“So the goal of BlackLivesMatter is to divide people?”
“Okay, you’re simplifying what I’m saying,” Aaron sighed. “That’s not my point.”
“Then what is your point?” I asked. “I’m trying to understand where you’re coming from.” I believed I had a pretty good idea of what he was getting at. To some of my white friends and family members, the outrage erupting throughout the country in recent years was a very rude awakening from their post-racial dreams. Like me, they passed through those same slim chapters on Harriet Tubman and the Underground Railroad and Martin Luther King Jr. and the Civil Rights Movement without even the slightest notion that these figures were radicals. Surely Tubman evaded the dogs, rifles, and threats of lynching while being polite; surely MLK scheduled protests in accordance with white schedules. So often in America we tout ourselves as rebels without ever questioning what that means, it’s simply an inherent virtue.
“What I mean,” Aaron said, “is that we live in a very divided time and that the focus of these equality groups should be to bring people together. They’re driving a wedge between people, and the news and media feed off of it.”
“It started with the news?” I asked, laughing. “Do you think things aren’t that bad?”
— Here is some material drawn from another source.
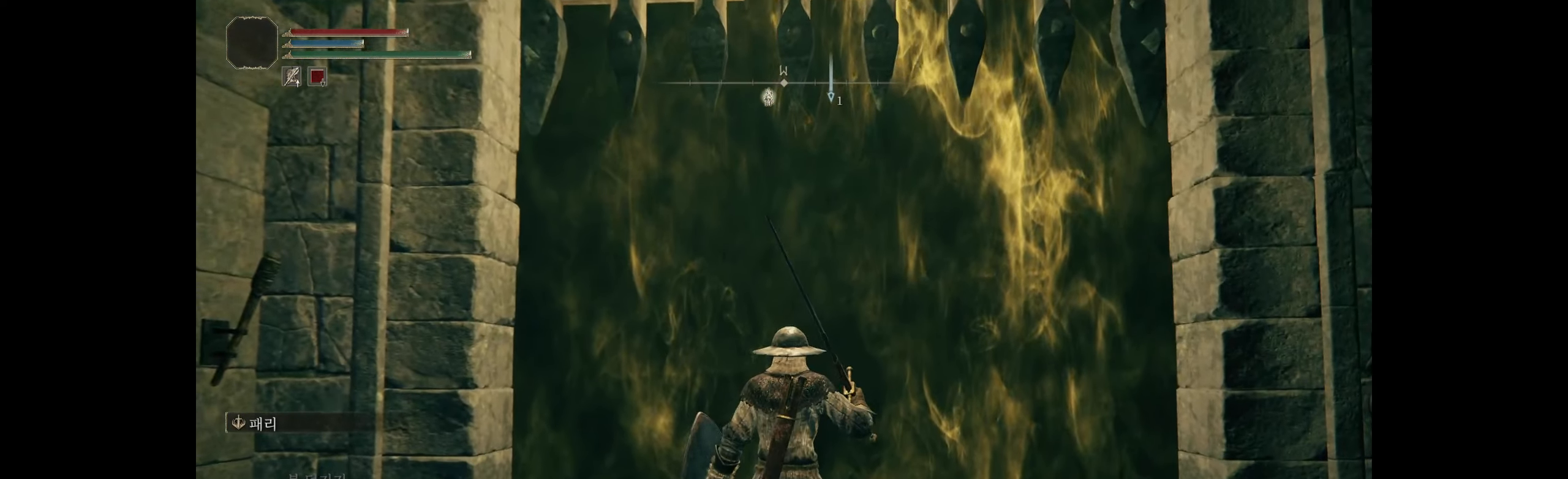
{"buttons": [], "left_stick": "center", "events": []}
“I think isolated incidents with the police and the actions of a few racists don’t justify the anger. I have a diverse group of friends, some of whom are black or Hispanic, and they’re not angry; they’re not rioting whenever the news reports a police altercation.”
I couldn’t hold back a laugh. “You’re saying that because your minority friends aren’t upset, no one else should be?”
“You’re doing it again,” said Aaron vexed. “I’m saying that the media and certain groups want to piss people off and they want to divide us.”
“What is this ‘us‘ you keep referring to? Who makes up that group?”
“Americans,” he said.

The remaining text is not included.